The recent national attention following the fatal shooting of political commentator Charlie Kirk has intensified public debate about political expression, raising questions about what actions employers can take to mitigate reputational harm to their business based on the personal views shared by their employees in both workplace and non-workplace settings.

The line that stands between one’s personal politics and professional responsibilities has never been thinner. Employers may wish to remind their employees about the potential repercussions of making public political statements or sharing strong opinions online or in the workplace, particularly on social media. They should do so cautiously and carefully weigh workplace policies as well as organizational reputation against evolving legal protections.

Protected Concerted Activity

While maintaining a respectful workplace is a legitimate goal, employers must balance that interest against employees’ rights. For private-sector employers, Section 7 of the National Labor Relations Act (NLRA) protects employees’ right to engage in “protected concerted activity,” meaning actions employees take together—or on behalf of their coworkers—to improve wages, hours, or other terms and conditions of employment.

This protection covers employees’ discussions about these topics, whether they occur in person or online. Tweets, posts, and workplace conversations tied to these topics often qualify for protection, even if they are critical of management or politically charged. Overreaching employer policies that chill such activity can lead to unfair labor practice charges.

The NLRA does not protect federal, state, and local government workers.

In an article in the September 16, 2025, edition of The Washington Post, the lead paragraph read as follows:

“The wave of companies and other institutions firing or suspending employees over what they’ve said in reaction to last week’s killing of conservative influencer Charlie Kirk has expanded in recent days, as some of his supporters in and outside the government amp up a push against speech they say crosses lines.”

Thus, the question that arises in the minds of both employees and employers related to the voluminous publicity surrounding the recent Kirk assassination is whether an employee’s social media post, which is deemed to be offensive, can justify the potential termination of such an employee. The short answer to this inquiry is that in the private sector, as opposed to the arena of public employment, where First Amendment protections may be applicable, employers have wide discretion to discipline and even fire employees for posts which are deemed to be unduly offensive, inflammatory, or violative of their cultural or internal policies.

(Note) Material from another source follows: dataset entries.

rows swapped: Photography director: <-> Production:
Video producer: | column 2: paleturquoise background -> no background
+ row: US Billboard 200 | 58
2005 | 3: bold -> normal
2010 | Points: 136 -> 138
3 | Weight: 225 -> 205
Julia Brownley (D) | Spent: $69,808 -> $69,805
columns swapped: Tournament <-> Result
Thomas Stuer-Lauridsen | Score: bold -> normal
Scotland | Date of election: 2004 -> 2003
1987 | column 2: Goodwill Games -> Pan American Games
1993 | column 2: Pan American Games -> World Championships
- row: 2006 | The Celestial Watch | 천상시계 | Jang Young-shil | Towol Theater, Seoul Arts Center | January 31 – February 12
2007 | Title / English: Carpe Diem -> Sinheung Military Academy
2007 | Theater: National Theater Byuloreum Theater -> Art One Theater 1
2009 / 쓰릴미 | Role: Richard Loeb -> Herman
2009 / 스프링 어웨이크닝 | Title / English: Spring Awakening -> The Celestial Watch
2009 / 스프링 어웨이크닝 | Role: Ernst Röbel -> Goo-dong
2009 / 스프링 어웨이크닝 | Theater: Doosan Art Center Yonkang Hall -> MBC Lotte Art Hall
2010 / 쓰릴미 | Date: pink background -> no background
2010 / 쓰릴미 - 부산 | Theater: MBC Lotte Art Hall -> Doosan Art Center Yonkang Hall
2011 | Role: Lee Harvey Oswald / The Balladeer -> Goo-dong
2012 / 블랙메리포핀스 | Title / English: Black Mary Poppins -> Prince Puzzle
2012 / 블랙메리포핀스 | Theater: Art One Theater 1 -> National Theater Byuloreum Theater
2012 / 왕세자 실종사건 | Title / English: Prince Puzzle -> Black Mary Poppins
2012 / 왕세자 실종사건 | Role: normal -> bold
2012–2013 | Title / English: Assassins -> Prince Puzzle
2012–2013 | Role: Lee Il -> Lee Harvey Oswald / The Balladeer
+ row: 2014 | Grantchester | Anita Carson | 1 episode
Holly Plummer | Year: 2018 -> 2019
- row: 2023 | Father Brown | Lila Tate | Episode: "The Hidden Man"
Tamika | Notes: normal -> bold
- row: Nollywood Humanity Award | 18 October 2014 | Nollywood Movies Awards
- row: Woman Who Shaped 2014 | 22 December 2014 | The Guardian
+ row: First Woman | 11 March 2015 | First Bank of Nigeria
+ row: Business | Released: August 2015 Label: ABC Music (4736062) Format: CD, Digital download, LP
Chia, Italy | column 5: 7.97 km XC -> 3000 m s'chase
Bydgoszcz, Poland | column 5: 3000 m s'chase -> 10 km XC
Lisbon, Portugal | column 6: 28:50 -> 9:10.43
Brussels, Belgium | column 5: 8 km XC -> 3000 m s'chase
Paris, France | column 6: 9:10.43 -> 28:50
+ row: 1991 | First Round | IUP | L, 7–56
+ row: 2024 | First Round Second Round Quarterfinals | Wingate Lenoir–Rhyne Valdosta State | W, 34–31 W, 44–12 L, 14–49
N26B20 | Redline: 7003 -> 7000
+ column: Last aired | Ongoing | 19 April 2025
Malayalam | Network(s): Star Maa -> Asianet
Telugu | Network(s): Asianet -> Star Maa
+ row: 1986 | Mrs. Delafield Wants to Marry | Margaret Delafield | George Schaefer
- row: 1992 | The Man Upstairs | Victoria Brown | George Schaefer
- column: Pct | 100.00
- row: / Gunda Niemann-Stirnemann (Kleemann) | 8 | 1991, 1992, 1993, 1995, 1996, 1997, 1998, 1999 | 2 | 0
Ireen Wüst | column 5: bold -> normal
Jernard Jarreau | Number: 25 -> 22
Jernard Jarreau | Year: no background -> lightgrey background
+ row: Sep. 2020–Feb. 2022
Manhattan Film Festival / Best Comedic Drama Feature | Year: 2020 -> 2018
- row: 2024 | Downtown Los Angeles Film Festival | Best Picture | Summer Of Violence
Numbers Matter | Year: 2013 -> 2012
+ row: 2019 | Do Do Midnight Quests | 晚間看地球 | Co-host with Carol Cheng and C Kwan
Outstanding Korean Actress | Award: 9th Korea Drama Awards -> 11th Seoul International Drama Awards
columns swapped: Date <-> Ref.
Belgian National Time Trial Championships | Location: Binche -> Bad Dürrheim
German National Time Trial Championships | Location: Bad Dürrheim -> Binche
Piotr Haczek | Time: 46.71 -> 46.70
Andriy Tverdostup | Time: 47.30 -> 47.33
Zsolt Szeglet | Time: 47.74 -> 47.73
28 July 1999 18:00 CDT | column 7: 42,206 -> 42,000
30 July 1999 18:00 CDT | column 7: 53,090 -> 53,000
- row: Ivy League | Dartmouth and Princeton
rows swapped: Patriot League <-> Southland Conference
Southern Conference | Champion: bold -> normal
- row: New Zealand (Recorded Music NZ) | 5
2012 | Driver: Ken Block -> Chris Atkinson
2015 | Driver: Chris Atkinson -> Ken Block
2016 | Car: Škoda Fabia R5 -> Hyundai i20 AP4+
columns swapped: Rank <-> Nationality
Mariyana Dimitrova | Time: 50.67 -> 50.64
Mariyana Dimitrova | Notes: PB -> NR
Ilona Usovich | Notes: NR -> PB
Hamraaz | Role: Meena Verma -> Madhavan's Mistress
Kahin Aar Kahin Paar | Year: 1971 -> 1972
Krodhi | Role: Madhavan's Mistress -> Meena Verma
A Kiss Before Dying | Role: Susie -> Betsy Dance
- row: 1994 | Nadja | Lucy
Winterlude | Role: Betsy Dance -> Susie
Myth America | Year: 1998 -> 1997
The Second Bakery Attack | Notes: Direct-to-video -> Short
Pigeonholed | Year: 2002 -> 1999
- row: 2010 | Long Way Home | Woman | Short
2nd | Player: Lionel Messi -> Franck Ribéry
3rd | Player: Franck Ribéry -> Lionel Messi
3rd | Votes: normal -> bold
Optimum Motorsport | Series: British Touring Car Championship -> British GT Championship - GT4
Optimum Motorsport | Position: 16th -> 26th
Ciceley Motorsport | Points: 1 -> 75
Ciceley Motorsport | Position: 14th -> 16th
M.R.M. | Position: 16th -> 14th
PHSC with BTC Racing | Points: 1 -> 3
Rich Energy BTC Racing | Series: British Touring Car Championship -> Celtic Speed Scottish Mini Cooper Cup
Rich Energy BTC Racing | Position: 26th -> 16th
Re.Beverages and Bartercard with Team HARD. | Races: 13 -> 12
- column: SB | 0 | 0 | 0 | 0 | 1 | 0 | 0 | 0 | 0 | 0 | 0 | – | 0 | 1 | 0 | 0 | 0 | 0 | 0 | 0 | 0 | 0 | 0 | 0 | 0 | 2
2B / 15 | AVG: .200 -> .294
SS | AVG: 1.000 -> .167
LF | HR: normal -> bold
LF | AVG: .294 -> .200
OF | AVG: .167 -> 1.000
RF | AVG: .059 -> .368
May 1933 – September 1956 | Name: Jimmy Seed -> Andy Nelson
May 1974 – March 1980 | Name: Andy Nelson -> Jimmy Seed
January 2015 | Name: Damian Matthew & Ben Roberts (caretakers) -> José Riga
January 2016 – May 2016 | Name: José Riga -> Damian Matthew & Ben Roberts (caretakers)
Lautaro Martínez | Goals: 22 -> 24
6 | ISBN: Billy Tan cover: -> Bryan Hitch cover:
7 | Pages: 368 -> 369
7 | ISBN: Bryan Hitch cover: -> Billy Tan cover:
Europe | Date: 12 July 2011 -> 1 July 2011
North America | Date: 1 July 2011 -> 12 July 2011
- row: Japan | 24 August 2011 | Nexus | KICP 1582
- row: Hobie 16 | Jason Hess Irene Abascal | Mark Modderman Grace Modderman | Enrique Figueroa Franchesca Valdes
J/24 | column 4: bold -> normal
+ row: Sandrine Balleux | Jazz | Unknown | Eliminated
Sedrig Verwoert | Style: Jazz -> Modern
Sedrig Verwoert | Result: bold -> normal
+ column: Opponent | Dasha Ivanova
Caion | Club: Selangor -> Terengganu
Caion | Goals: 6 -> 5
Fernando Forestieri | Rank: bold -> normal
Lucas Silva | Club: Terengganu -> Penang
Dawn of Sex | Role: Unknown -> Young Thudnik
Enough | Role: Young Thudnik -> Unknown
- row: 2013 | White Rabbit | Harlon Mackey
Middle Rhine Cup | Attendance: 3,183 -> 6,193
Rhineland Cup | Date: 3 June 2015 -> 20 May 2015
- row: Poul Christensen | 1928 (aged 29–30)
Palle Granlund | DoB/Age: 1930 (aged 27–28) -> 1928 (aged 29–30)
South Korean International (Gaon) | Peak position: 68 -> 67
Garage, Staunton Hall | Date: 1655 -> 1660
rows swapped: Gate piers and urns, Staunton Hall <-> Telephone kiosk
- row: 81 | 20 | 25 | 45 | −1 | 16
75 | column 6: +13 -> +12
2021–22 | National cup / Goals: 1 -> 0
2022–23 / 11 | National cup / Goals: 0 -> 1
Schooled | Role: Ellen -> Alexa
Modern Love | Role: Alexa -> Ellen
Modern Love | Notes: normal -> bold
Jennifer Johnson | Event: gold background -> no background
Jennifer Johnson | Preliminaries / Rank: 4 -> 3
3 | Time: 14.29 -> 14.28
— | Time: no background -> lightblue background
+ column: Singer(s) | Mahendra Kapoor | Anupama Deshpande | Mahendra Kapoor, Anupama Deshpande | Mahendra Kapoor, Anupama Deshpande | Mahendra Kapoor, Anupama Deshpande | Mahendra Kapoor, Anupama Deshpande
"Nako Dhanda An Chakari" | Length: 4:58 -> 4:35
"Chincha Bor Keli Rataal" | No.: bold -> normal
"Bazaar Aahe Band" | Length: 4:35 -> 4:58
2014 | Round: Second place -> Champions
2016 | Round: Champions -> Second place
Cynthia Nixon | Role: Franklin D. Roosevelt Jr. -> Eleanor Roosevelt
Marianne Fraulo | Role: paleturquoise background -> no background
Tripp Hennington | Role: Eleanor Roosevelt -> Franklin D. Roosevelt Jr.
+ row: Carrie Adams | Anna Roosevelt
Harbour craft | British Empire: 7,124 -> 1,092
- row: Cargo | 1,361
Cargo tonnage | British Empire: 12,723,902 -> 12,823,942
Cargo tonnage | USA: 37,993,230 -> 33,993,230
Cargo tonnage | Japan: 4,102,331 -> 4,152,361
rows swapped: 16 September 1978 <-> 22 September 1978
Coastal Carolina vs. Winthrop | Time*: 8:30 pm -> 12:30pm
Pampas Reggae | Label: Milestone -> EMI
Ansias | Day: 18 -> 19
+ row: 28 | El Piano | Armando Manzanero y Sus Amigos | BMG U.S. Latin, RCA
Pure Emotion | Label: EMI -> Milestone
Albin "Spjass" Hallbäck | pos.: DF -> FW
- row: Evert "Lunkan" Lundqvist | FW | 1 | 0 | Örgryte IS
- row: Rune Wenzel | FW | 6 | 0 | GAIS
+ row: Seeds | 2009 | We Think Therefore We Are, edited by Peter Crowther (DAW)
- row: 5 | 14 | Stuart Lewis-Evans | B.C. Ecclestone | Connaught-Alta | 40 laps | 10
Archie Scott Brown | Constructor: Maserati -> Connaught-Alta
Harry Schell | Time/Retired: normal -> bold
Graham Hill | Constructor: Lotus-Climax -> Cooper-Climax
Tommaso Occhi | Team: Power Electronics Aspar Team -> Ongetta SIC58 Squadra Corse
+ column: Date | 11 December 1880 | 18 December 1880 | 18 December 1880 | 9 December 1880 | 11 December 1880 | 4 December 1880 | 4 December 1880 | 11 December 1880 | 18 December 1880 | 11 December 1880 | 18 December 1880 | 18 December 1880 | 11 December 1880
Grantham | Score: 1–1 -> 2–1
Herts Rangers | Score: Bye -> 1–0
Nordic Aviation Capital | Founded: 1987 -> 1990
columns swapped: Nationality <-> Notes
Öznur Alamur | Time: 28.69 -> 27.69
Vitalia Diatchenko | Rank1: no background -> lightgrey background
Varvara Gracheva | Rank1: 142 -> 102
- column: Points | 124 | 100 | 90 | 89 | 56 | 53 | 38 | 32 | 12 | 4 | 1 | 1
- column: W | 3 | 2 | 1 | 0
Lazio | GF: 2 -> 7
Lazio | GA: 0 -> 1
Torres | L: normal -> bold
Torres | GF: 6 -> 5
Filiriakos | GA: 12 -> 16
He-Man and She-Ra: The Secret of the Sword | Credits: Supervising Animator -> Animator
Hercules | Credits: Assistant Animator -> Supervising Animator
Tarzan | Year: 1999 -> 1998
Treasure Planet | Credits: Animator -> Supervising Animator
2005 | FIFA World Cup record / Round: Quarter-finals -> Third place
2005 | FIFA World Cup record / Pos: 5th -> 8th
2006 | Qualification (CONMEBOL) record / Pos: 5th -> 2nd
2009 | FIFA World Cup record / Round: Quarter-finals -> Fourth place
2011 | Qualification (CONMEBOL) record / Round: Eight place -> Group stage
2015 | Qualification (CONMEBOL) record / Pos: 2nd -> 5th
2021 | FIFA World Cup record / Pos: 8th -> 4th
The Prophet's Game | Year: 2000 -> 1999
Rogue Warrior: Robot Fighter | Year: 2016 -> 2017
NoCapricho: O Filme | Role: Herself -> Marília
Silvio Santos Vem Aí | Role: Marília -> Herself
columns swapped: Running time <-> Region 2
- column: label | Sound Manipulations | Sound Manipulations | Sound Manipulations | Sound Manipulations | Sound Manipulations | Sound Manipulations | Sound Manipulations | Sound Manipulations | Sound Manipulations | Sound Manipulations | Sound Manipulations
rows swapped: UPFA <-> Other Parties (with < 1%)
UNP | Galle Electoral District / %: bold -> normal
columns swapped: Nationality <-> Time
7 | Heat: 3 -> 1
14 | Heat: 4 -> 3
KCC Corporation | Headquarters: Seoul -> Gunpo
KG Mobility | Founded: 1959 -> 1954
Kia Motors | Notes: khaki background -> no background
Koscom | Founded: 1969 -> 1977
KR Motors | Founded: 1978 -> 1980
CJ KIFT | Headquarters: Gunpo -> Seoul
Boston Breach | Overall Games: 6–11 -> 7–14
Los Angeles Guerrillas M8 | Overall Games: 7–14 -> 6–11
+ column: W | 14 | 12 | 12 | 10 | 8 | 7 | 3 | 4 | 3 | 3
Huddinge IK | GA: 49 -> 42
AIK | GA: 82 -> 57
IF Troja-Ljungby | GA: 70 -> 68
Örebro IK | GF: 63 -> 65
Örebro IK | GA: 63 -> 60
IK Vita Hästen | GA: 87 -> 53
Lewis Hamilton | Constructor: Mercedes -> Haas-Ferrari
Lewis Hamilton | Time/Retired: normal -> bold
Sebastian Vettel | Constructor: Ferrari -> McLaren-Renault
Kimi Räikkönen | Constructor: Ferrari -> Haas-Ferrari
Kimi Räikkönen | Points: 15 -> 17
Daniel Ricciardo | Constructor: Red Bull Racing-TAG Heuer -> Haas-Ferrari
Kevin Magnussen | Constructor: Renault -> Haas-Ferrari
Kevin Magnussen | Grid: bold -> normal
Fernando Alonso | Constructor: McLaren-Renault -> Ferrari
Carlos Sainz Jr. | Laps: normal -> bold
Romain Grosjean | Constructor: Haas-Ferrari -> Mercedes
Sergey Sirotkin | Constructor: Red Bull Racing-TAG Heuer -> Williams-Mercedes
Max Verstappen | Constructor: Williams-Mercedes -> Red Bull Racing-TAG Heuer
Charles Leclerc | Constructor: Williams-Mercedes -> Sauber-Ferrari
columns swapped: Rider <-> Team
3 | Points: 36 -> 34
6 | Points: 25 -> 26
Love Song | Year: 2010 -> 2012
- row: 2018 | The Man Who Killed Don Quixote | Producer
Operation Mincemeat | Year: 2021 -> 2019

Private employers would be well-advised in this incendiary political climate to analyze each situation based on the facts and circumstances of the post in question, and to evaluate whether such post is violative of its internal policies, is deemed to be overly inflammatory and/or offensive to a person(s), is disparaging or defamatory to the employer or its employees or customers, is damaging to the company’s reputation or cultivated image, or is deemed to be simply inconsistent with civilized and acceptable societal discourse.

In any situation where termination may be predicated upon a social media post and where uncertainty may exist regarding potential legal exposure and/or a looming public relations crisis, it is always advisable for the employer to consult with competent employment counsel and/or a public relations crisis expert.